* **Required work**: Restate the entries below exactly, and keep all images out of the answer.

Dataset excerpts START

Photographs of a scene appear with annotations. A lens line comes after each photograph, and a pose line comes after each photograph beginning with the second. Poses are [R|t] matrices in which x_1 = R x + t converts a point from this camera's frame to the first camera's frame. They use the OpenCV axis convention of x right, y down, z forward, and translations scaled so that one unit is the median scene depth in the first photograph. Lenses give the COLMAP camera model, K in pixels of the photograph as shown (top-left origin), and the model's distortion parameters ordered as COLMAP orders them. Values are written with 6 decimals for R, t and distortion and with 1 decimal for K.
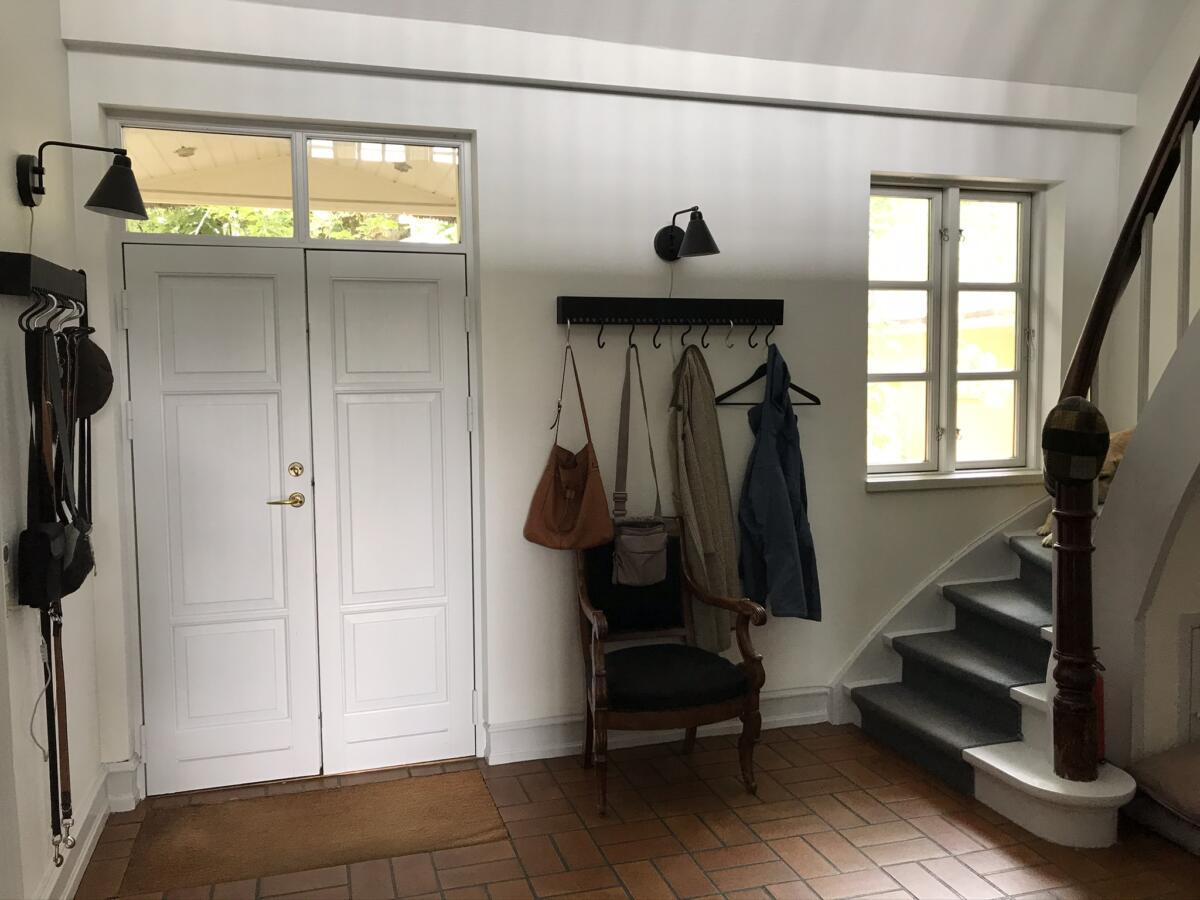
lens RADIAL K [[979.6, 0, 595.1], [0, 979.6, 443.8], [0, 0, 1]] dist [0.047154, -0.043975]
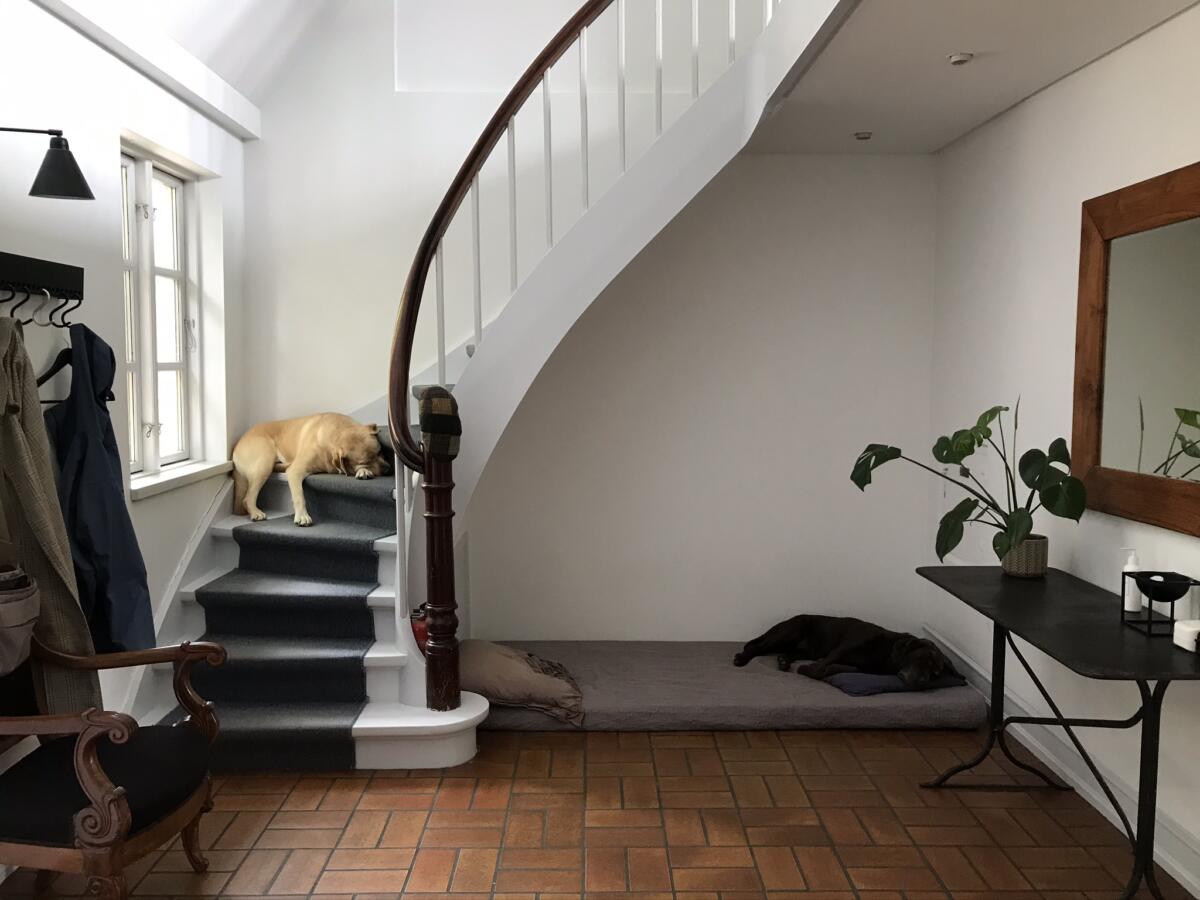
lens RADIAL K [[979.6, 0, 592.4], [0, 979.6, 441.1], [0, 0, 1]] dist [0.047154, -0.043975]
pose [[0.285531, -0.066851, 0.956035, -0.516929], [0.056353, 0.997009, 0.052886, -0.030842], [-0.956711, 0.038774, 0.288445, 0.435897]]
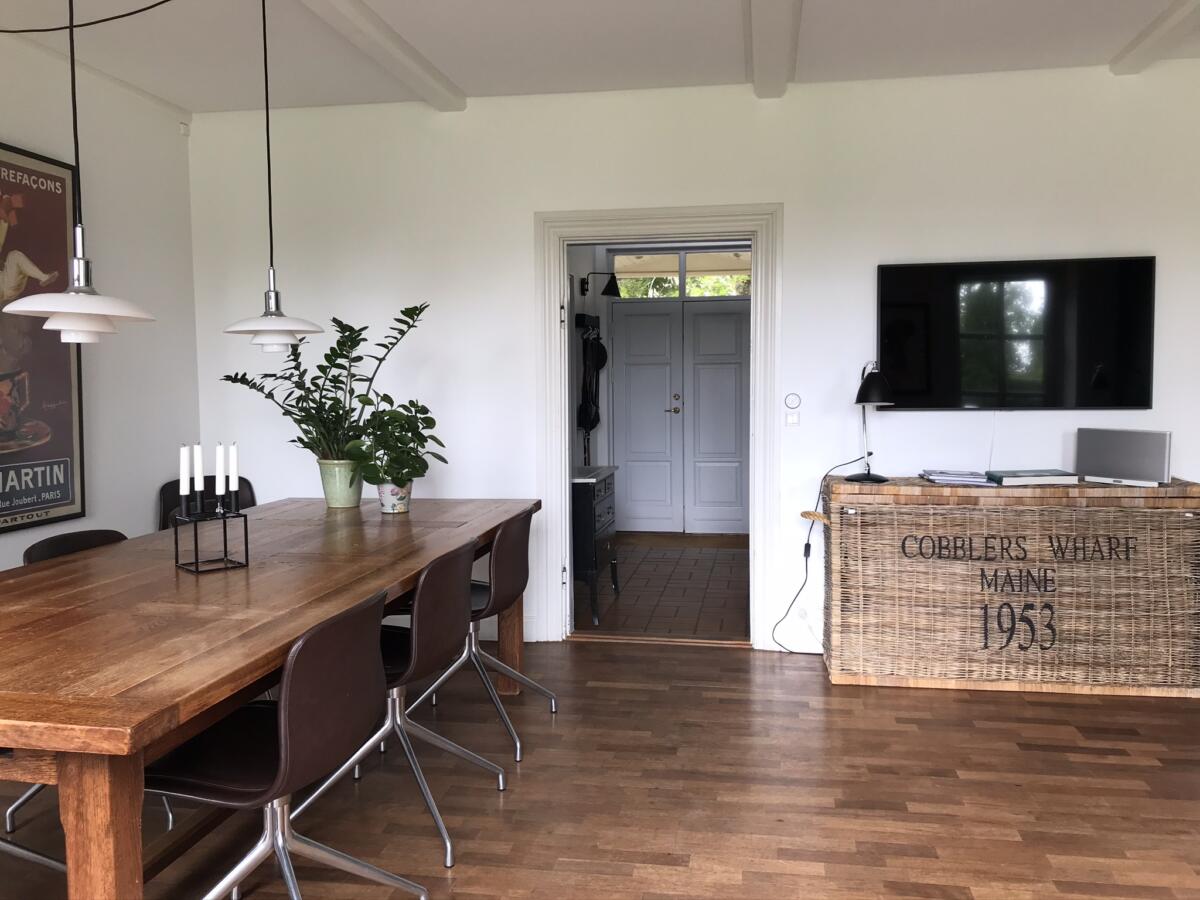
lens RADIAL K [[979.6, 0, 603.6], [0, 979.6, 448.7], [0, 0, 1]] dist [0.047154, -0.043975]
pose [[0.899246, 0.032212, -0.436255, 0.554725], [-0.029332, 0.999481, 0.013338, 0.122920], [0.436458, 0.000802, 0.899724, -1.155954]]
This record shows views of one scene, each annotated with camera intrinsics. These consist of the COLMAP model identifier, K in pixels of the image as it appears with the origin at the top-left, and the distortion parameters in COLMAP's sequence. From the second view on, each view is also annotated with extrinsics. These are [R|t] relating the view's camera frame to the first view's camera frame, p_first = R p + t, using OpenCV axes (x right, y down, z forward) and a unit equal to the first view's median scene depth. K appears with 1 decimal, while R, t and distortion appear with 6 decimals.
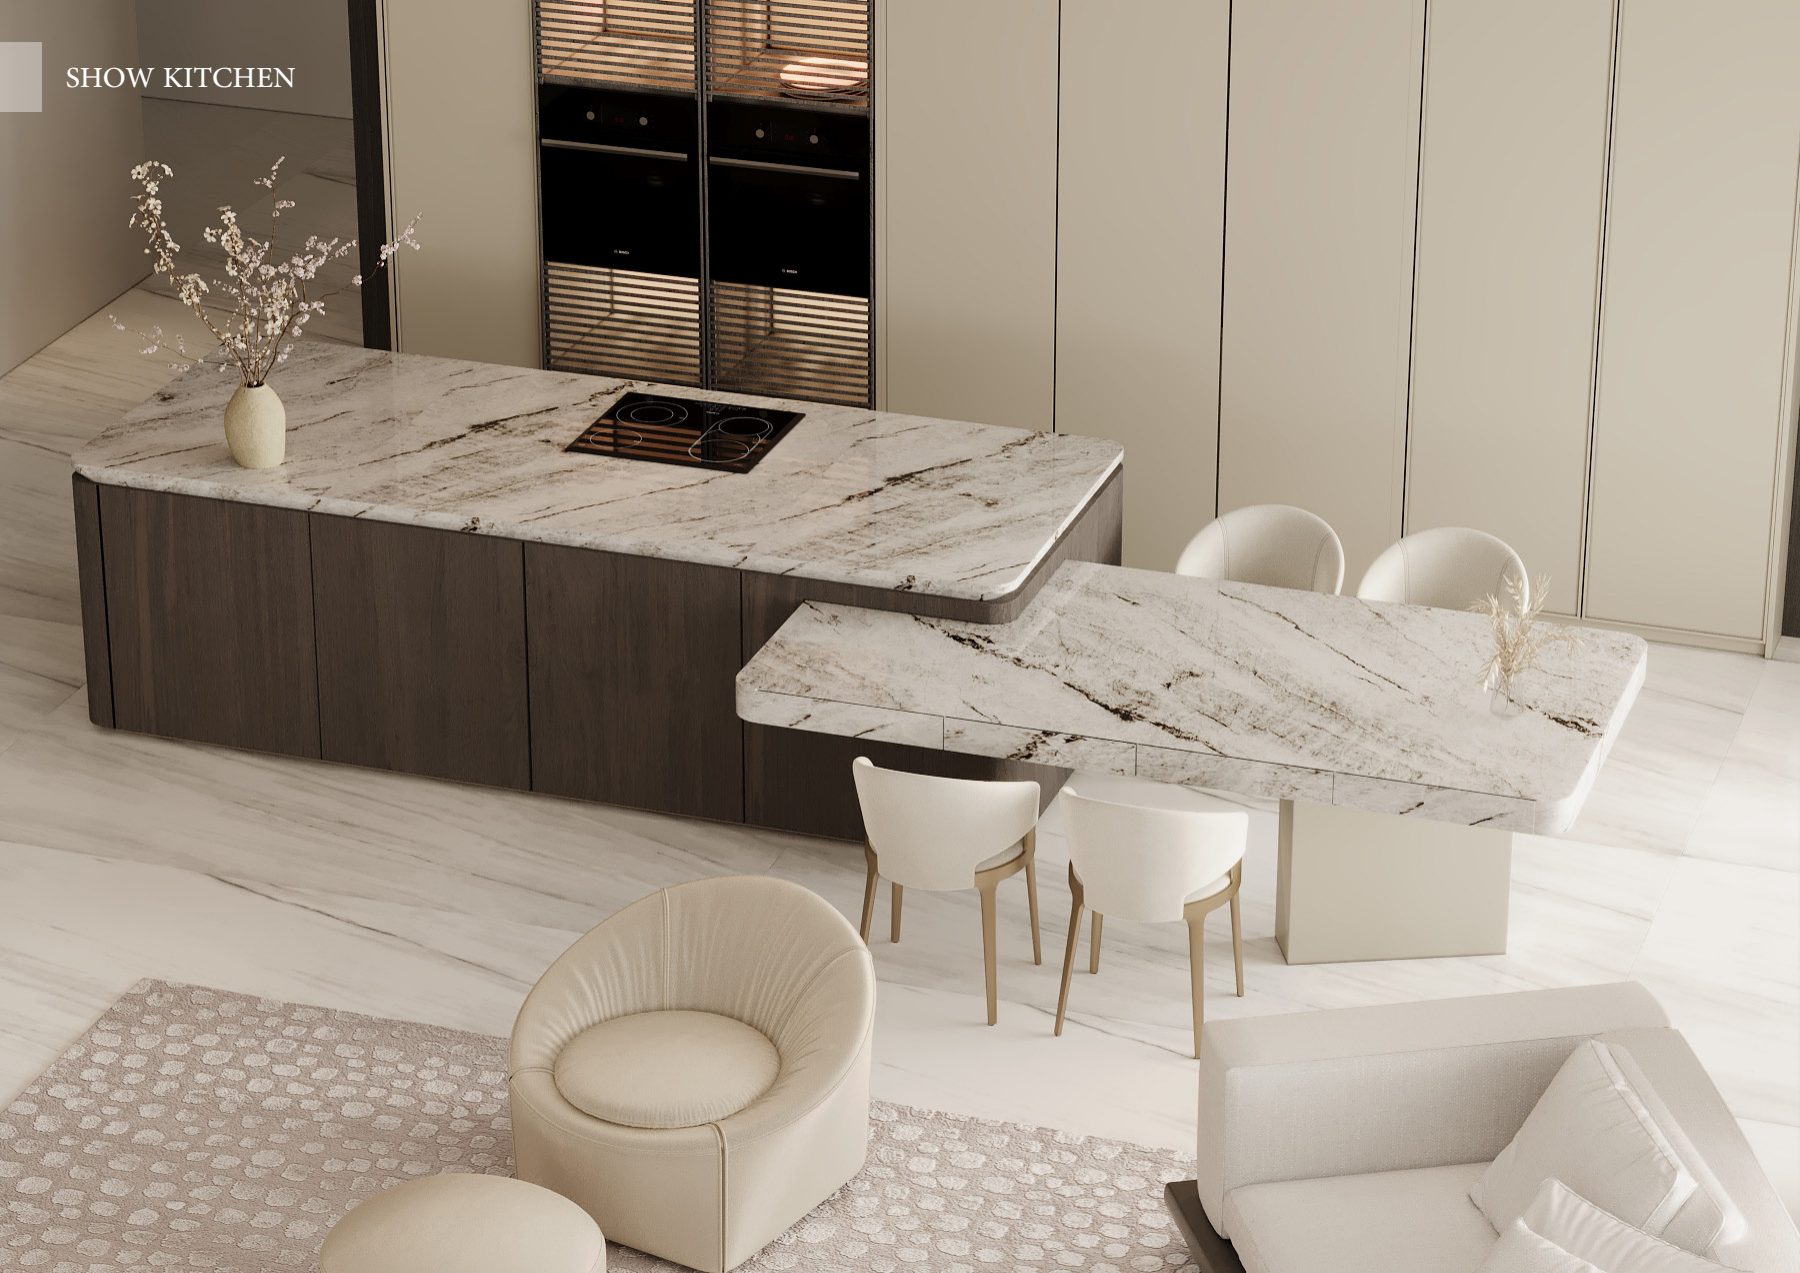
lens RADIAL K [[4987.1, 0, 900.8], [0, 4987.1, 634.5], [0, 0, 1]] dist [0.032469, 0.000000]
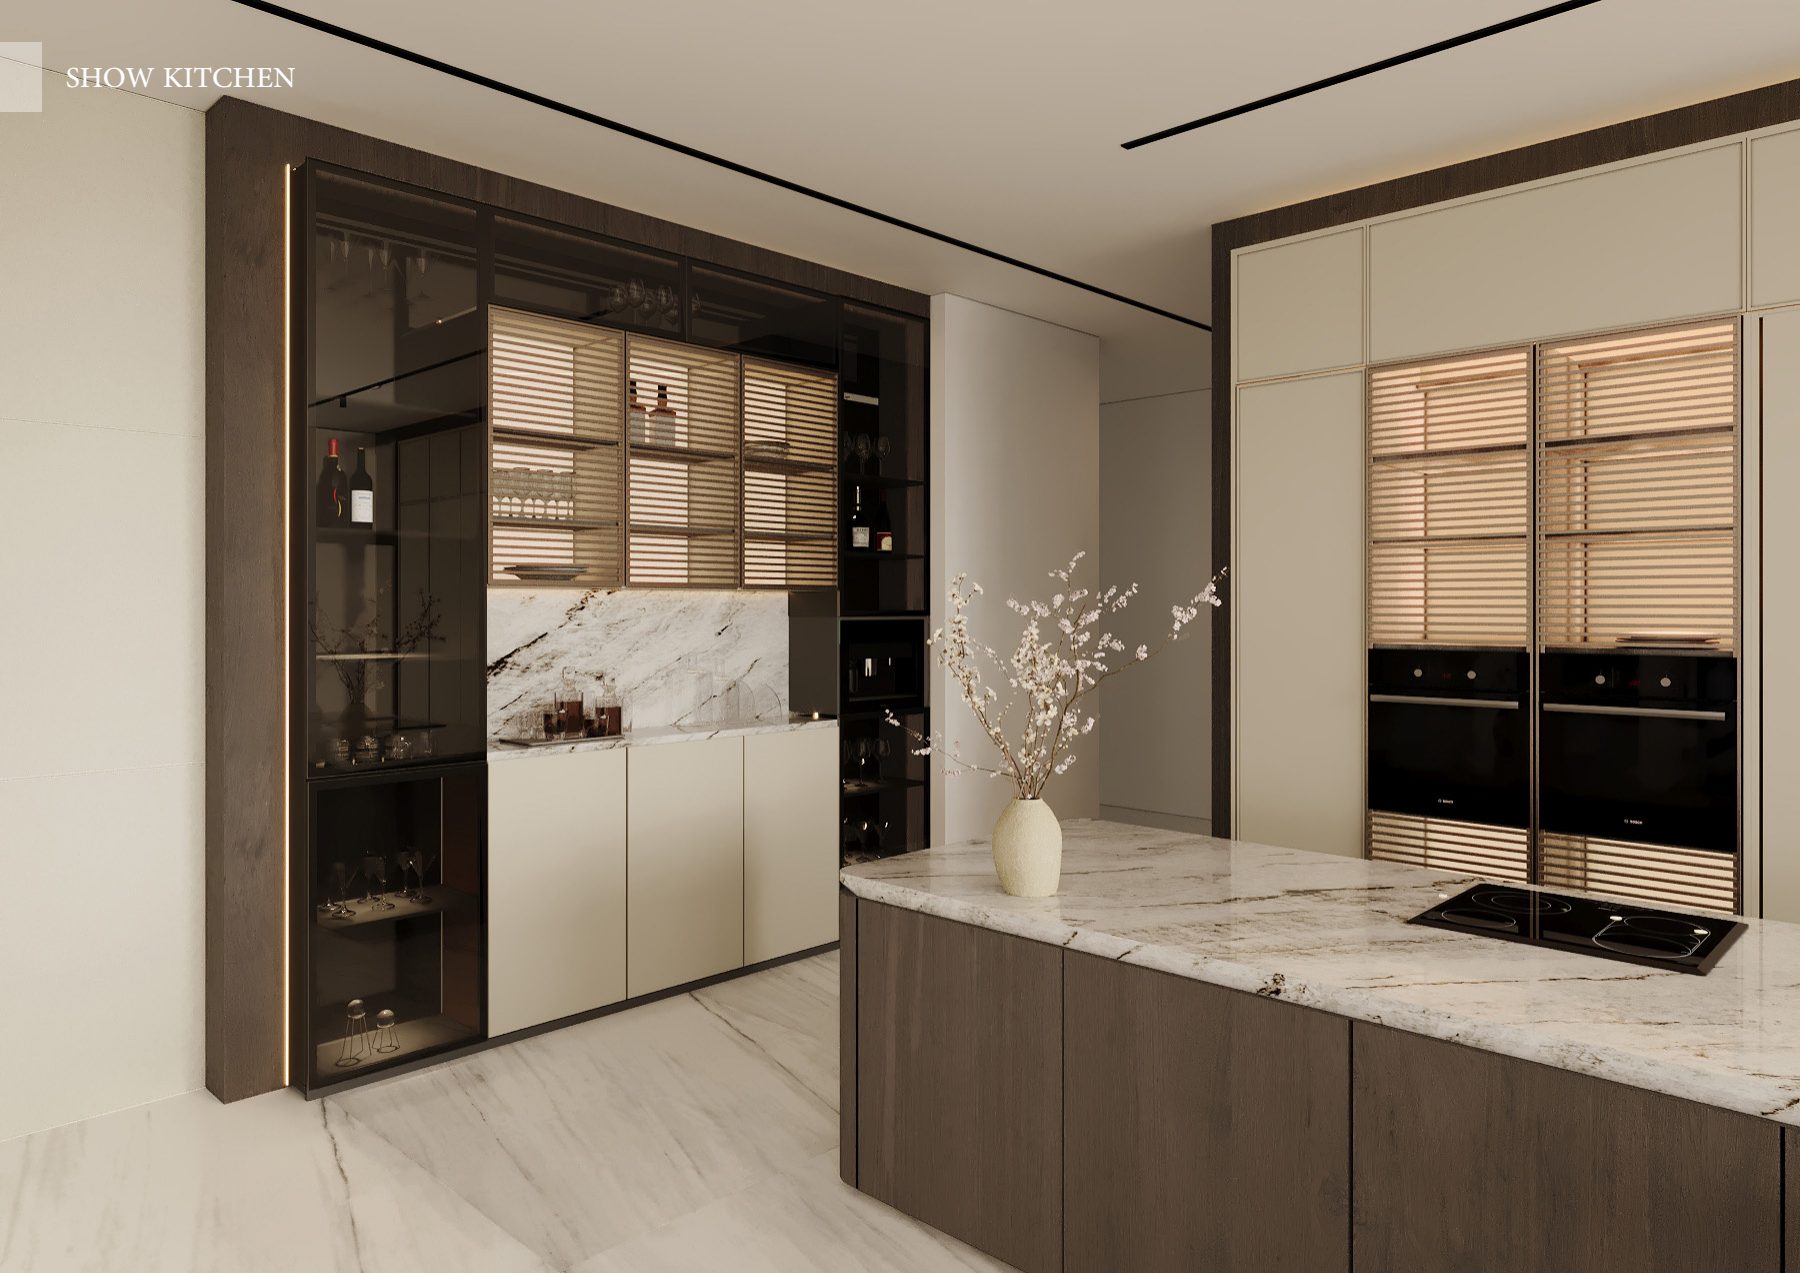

Dataset excerpts END

* **Output**:
Photographs of a scene appear with annotations. A lens line comes after each photograph, and a pose line comes after each photograph beginning with the second. Poses are [R|t] matrices in which x_1 = R x + t converts a point from this camera's frame to the first camera's frame. They use the OpenCV axis convention of x right, y down, z forward, and translations scaled so that one unit is the median scene depth in the first photograph. Lenses give the COLMAP camera model, K in pixels of the photograph as shown (top-left origin), and the model's distortion parameters ordered as COLMAP orders them. Values are written with 6 decimals for R, t and distortion and with 1 decimal for K.
lens RADIAL K [[979.6, 0, 595.1], [0, 979.6, 443.8], [0, 0, 1]] dist [0.047154, -0.043975]
lens RADIAL K [[979.6, 0, 592.4], [0, 979.6, 441.1], [0, 0, 1]] dist [0.047154, -0.043975]
pose [[0.285531, -0.066851, 0.956035, -0.516929], [0.056353, 0.997009, 0.052886, -0.030842], [-0.956711, 0.038774, 0.288445, 0.435897]]
lens RADIAL K [[979.6, 0, 603.6], [0, 979.6, 448.7], [0, 0, 1]] dist [0.047154, -0.043975]
pose [[0.899246, 0.032212, -0.436255, 0.554725], [-0.029332, 0.999481, 0.013338, 0.122920], [0.436458, 0.000802, 0.899724, -1.155954]]
This record shows views of one scene, each annotated with camera intrinsics. These consist of the COLMAP model identifier, K in pixels of the image as it appears with the origin at the top-left, and the distortion parameters in COLMAP's sequence. From the second view on, each view is also annotated with extrinsics. These are [R|t] relating the view's camera frame to the first view's camera frame, p_first = R p + t, using OpenCV axes (x right, y down, z forward) and a unit equal to the first view's median scene depth. K appears with 1 decimal, while R, t and distortion appear with 6 decimals.
lens RADIAL K [[4987.1, 0, 900.8], [0, 4987.1, 634.5], [0, 0, 1]] dist [0.032469, 0.000000]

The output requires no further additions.